I have the Uber app open on my other phone to see how many drivers are in my area. Well, when my Uber IPHONE displays Surge Pricing and red all over the map where I'm waiting, the price doesn't change for fares on my other rider app I have open. Also, I have never ever received any other pay other than the $1.25/$.20, etc... ever. If indeed surge pricing is to motivate drivers to log-on, then why does it only appear AFTER you log on..?
Surge pricing has never effected (added) anything to my pay. It also shows up at the strangest times too, regardless of how many cars show available, often when there are many cars around.
I'm still trying to figure out Uber's angle (reason) for it.


----------



## Tommyo

its largely a promo gimmick - calls emerge from outside the surge zone - kind of hard to audit all this hype on the fly.


----------



## sfdriver1896

If i am in a borderline surge area and i get a ping from a customer from outside the surge area i wont pick it up. ill take my chances and try to make that extra cash. these rate cuts are ridiculous, and I'm tired of driving people for $6 ride.


----------



## remy

Heat Map is a scam! Turning Yellow in an area is a way to bring more drivers out. While in fact that there is no demand. I was the only driver in town and yellow heat map was all over the town but no ping. Then here come hordes of other drivers saturating then they sit there and one by one disappearing moving elsewhere.


----------



## Elmoooy

I saw something that I never seen happen in Charleston area before, two different surges at same time, Downtown which normally surges at night, surged around 3pm - 6pm today, then the area outside (not the airport, or the beaches) surged. I have never seen that happen before and it was a 2.25 surge! I don't chase them but it tells me that my market is growing faster than Uber can bring in drivers.


----------



## Bostonmultiguy

this past weekend I finally caught a bunch of surges. Made $300 (gross) in five rides. Right now my dashboard is empty b/c of some glitch in the system but I'm super interested in what my weekend total was.


----------



## Just Some Guy

Surge in Boston often revolves around the 500,000 college students. Many of which are using daddy's credit card, so they don't care about surge, they want a ride when they want it! However because of the over saturation of drivers currently, you need to be right on top of where they are to get a ping. That means knowing where the hot spots are for that particular night at that time, and waiting right outside until the surge hits. You need to be proactive to make the most of it these days, you may get lucky reacting to surge, but for best results you need to plan your night around anticipating surge.

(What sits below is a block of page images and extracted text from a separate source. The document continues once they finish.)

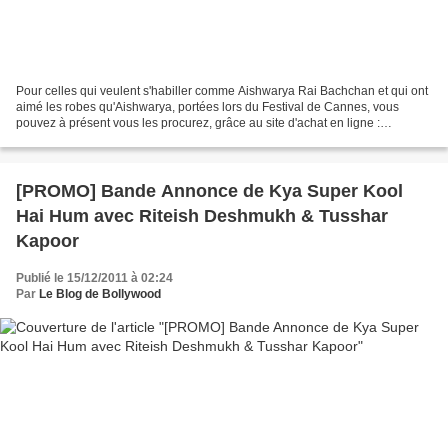
Pour celles qui veulent s'habiller comme Aishwarya Rai Bachchan et qui ont
aimé les robes qu'Aishwarya, portées lors du Festival de Cannes, vous
pouvez à présent vous les procurez, grâce au site d'achat en ligne :
lightinthebox.com . PRIX : 117.83 € FAYZA...
[PROMO] Bande Annonce de Kya Super Kool
Hai Hum avec Riteish Deshmukh & Tusshar
Kapoor
Publié le 15/12/2011 à 02:24
Par
Le Blog de Bollywood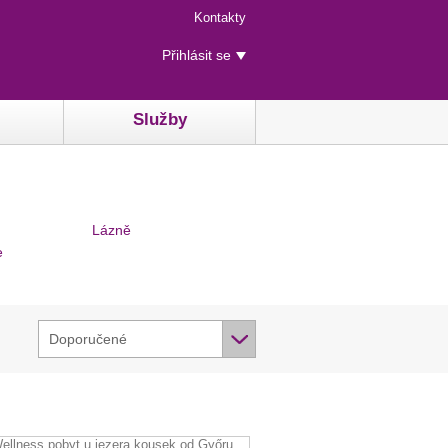
Menu
Kontakty
rychlého
Uživatelské
přístupu
Přihlásit se
menu
Služby
Lázně
e
Doporučené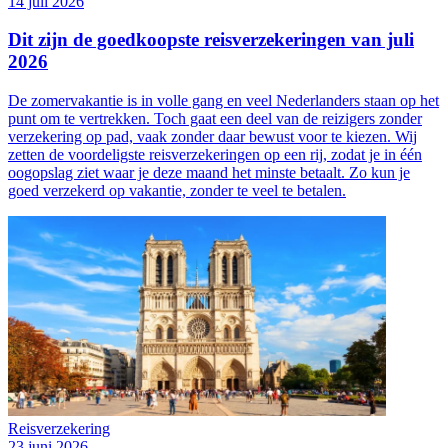
14 juli 2026
Dit zijn de goedkoopste reisverzekeringen van juli
2026
De zomervakantie is in volle gang en veel Nederlanders staan op het
punt om te vertrekken. Toch gaat een deel van de reizigers zonder
verzekering op pad, vaak zonder daar bewust voor te kiezen. Wij
zetten de voordeligste reisverzekeringen op een rij, zodat je in één
oogopslag ziet waar je deze maand het minste betaalt. Zo kun je
goed verzekerd op vakantie, zonder te veel te betalen.
Reisverzekering
23 juni 2026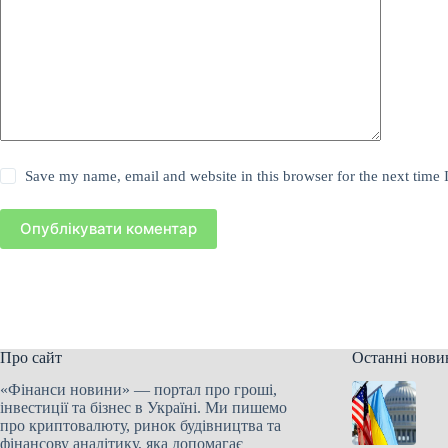
Save my name, email and website in this browser for the next time
Опублікувати коментар
Про сайт
Останні нови
«Фінанси новини» — портал про гроші,
інвестиції та бізнес в Україні. Ми пишемо
про криптовалюту, ринок будівництва та
фінансову аналітику, яка допомагає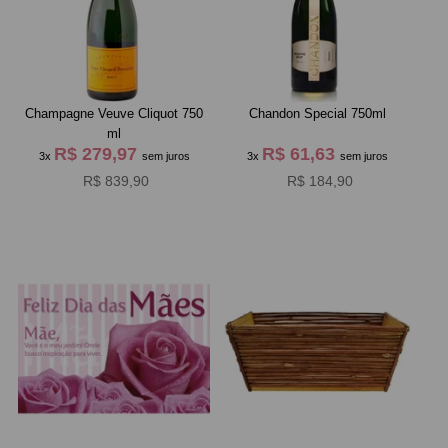
Champagne Veuve Cliquot 750
Chandon Special 750ml
ml
R$ 279,97
R$ 61,63
3x
sem juros
3x
sem juros
R$ 839,90
R$ 184,90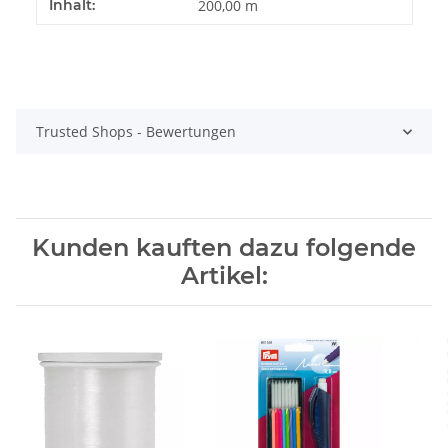
Produkteigenschaft
Wert
Inhalt:
200,00 m
Trusted Shops - Bewertungen
Kunden kauften dazu folgende
Artikel: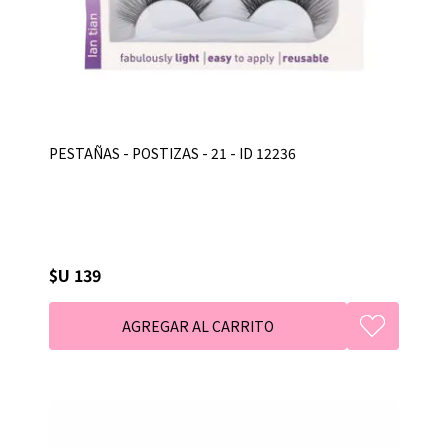
PESTAÑAS - POSTIZAS - 21 - ID 12236
$U 139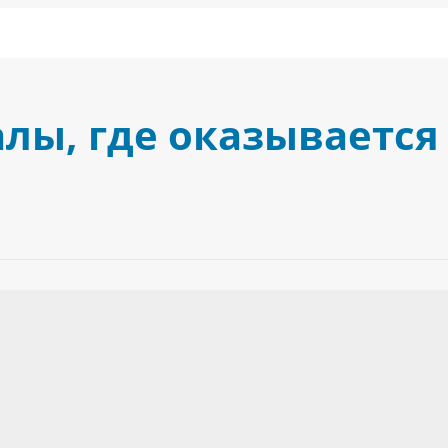
лы, где оказывается 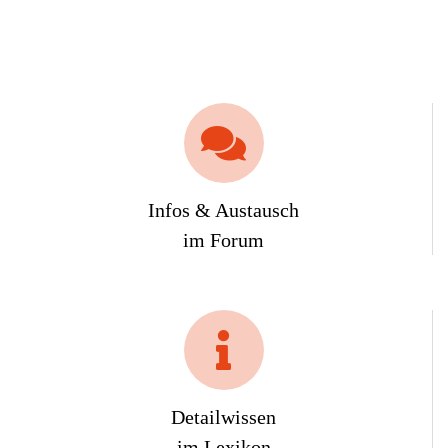
Infos & Austausch
im Forum
Detailwissen
im Lexikon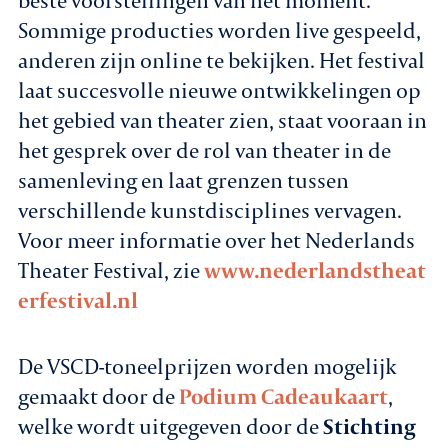
beste voorstellingen van het moment.
Sommige producties worden live gespeeld,
anderen zijn online te bekijken. Het festival
laat succesvolle nieuwe ontwikkelingen op
het gebied van theater zien, staat vooraan in
het gesprek over de rol van theater in de
samenleving en laat grenzen tussen
verschillende kunstdisciplines vervagen.
Voor meer informatie over het Nederlands
Theater Festival, zie
www.nederlandstheat
erfestival.nl
De VSCD-toneelprijzen worden mogelijk
gemaakt door de
Podium Cadeaukaart
,
welke wordt uitgegeven door de
Stichting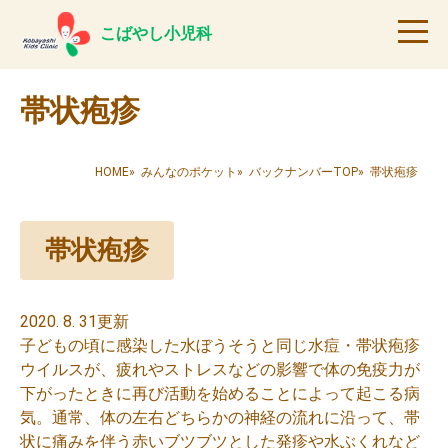
こばやし小児科
帯状疱疹
HOME
»
みんなのポケット
»
バックナンバーTOP
» 帯状疱疹
帯状疱疹
2020. 8. 31更新
子どもの頃に感染した水ぼうそうと同じ水痘・帯状疱疹
ウイルスが、疲れやストレスなどの影響で体の免疫力が
下がったときに再び活動を始めることによって起こる病
気。通常、体の左右どちらかの神経の流れに沿って、帯
状に痛みを伴う赤いブツブツとした発疹や水ぶくれなど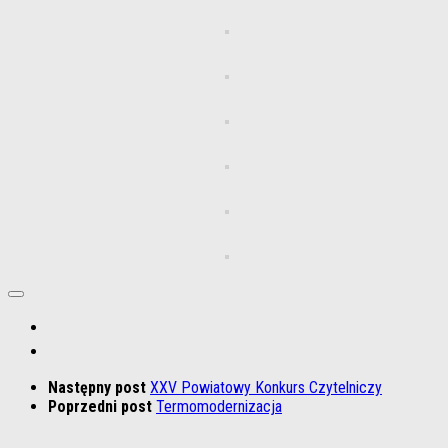
Następny post
XXV Powiatowy Konkurs Czytelniczy
Poprzedni post
Termomodernizacja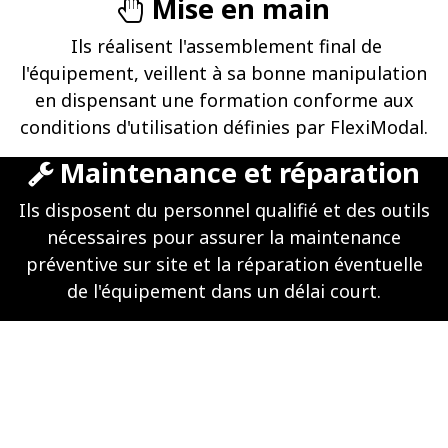
Mise en main
Ils réalisent l'assemblement final de
l'équipement, veillent à sa bonne manipulation
en dispensant une formation conforme aux
conditions d'utilisation définies par FlexiModal.
Maintenance et réparation
Ils disposent du personnel qualifié et des outils
nécessaires pour assurer la maintenance
préventive sur site et la réparation éventuelle
de l'équipement dans un délai court.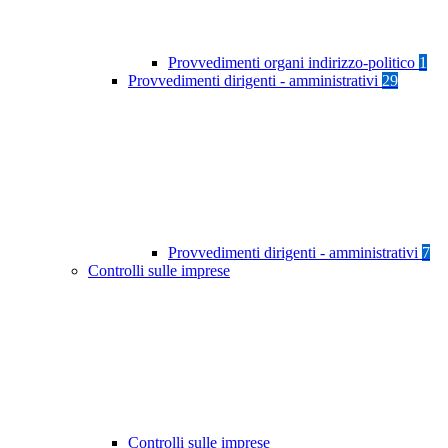
Provvedimenti organi indirizzo-politico
1
Provvedimenti dirigenti - amministrativi
29
Provvedimenti dirigenti - amministrativi
7
Controlli sulle imprese
Controlli sulle imprese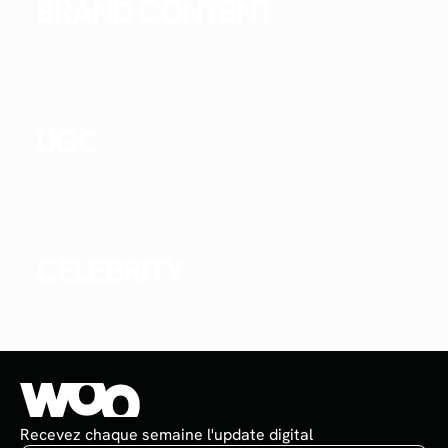
BRAND CONTENT
UGC
CELEBRITY
Recevez chaque semaine l'update digital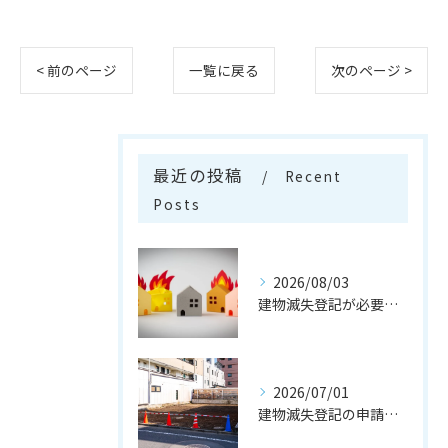
< 前のページ
一覧に戻る
次のページ >
最近の投稿
Recent
Posts
2026/08/03
建物滅失登記が必要なケースとは
2026/07/01
建物滅失登記の申請の流れとは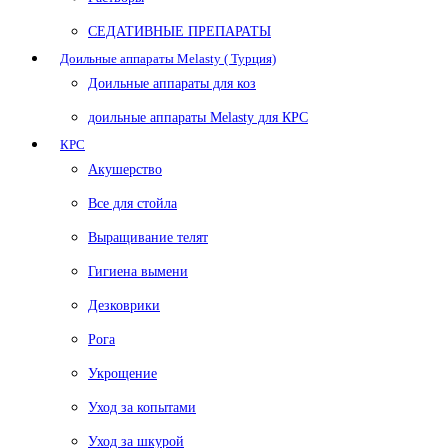
СЕДАТИВНЫЕ ПРЕПАРАТЫ
Доильные аппараты Melasty ( Турция)
Доильные аппараты для коз
доильные аппараты Melasty для КРС
КРС
Акушерство
Все для стойла
Выращивание телят
Гигиена вымени
Дезковрики
Рога
Укрощение
Уход за копытами
Уход за шкурой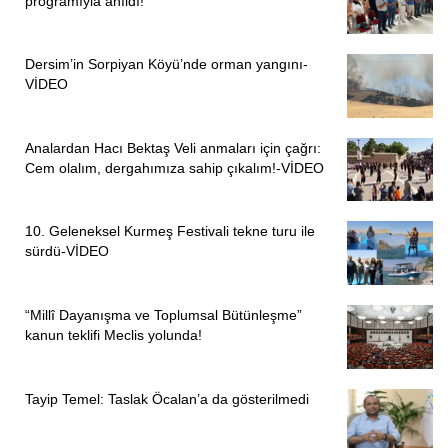
programıyla anıldı!
PİRHA/ANKARA
Dersim’in Sorpiyan Köyü’nde orman yangını-
VİDEO
Analardan Hacı Bektaş Veli anmaları için çağrı:
Cem olalım, dergahımıza sahip çıkalım!-VİDEO
10. Geleneksel Kurmeş Festivali tekne turu ile
sürdü-VİDEO
“Millî Dayanışma ve Toplumsal Bütünleşme”
kanun teklifi Meclis yolunda!
Tayip Temel: Taslak Öcalan’a da gösterilmedi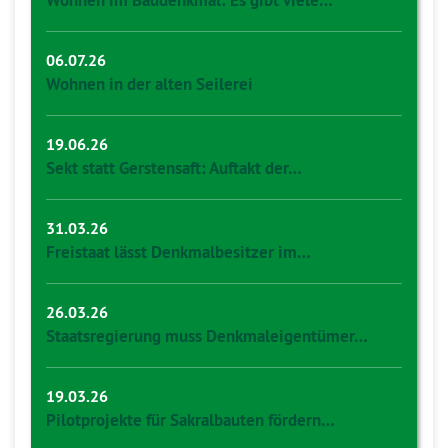
Wohnen im Baudenkmal: Es gibt viele…
06.07.26
Wohnen in der alten Seilerei
19.06.26
Sekt statt Gerstensaft: Auftakt der…
31.03.26
Freistaat lässt Denkmalbesitzer im…
26.03.26
Staatsregierung muss Denkmaleigentümer…
19.03.26
Pilotprojekte für Sakralbauten fördern…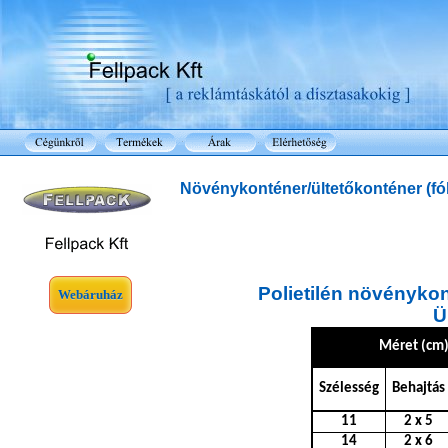
Növénykonténer/ültetőkonténer (fóli
Polietilén növénykon
Webáruház
Ü
Méret (cm
Szélesség
Behajtás
11
2 x 5
14
2 x 6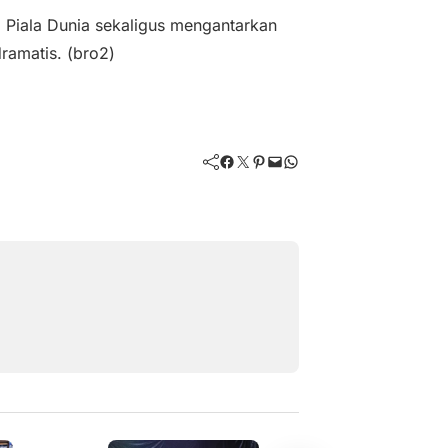
l Piala Dunia sekaligus mengantarkan
ramatis. (bro2)
Facebook
Twitter
Pinterest
Mail
WhatsApp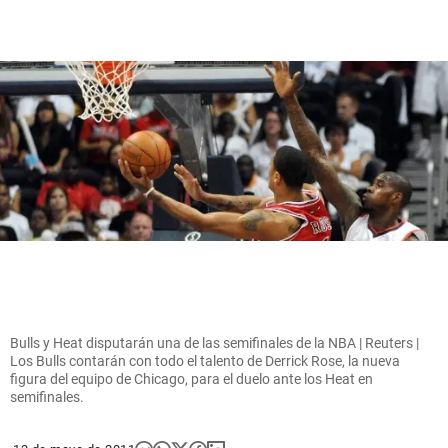
Bulls y Heat disputarán una de las semifinales de la NBA | Reuters |
Los Bulls contarán con todo el talento de Derrick Rose, la nueva
figura del equipo de Chicago, para el duelo ante los Heat en
semifinales.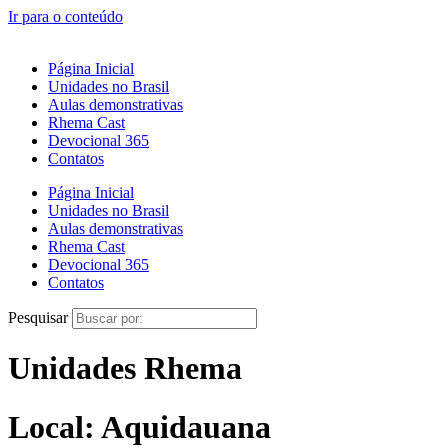
Ir para o conteúdo
Página Inicial
Unidades no Brasil
Aulas demonstrativas
Rhema Cast
Devocional 365
Contatos
Página Inicial
Unidades no Brasil
Aulas demonstrativas
Rhema Cast
Devocional 365
Contatos
Pesquisar
Unidades Rhema
Local: Aquidauana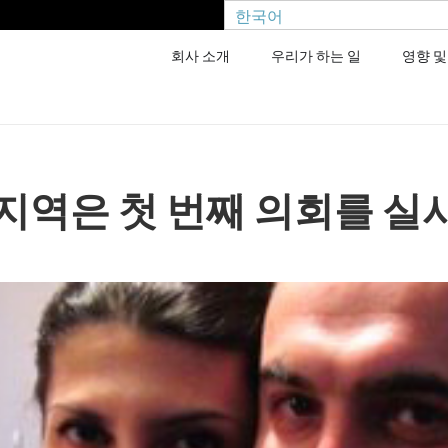
한국어
회사 소개
우리가 하는 일
영향 및
지역은 첫 번째 의회를 실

For the non-student events that create surge, I have definitely noticed waiting it out to be much more common than it used to be. But once the weather gets colder you can expect them to not be so inclined to wait out the surge.


----------



## Driver8

Nashville surges are hard to predict. I've seen UberX and UberXL in surge when supply was plentiful (6-12 X cars) for average demand, and no surge at times when it was so busy that I'd get pinged within 3 minutes of every drop-off. Sometimes I benefit when X is surging, because suddenly the Black car is the cheaper option.


----------



## RippGutt

I drive only during weekends now, during surges. I completed 20 rides this past weekend and all were surges, I even passed up plenty as well. I gamble with surges, but it worth it. I just can't seem to drive at the regular fare. I also have an SUV so I have to be smart.


----------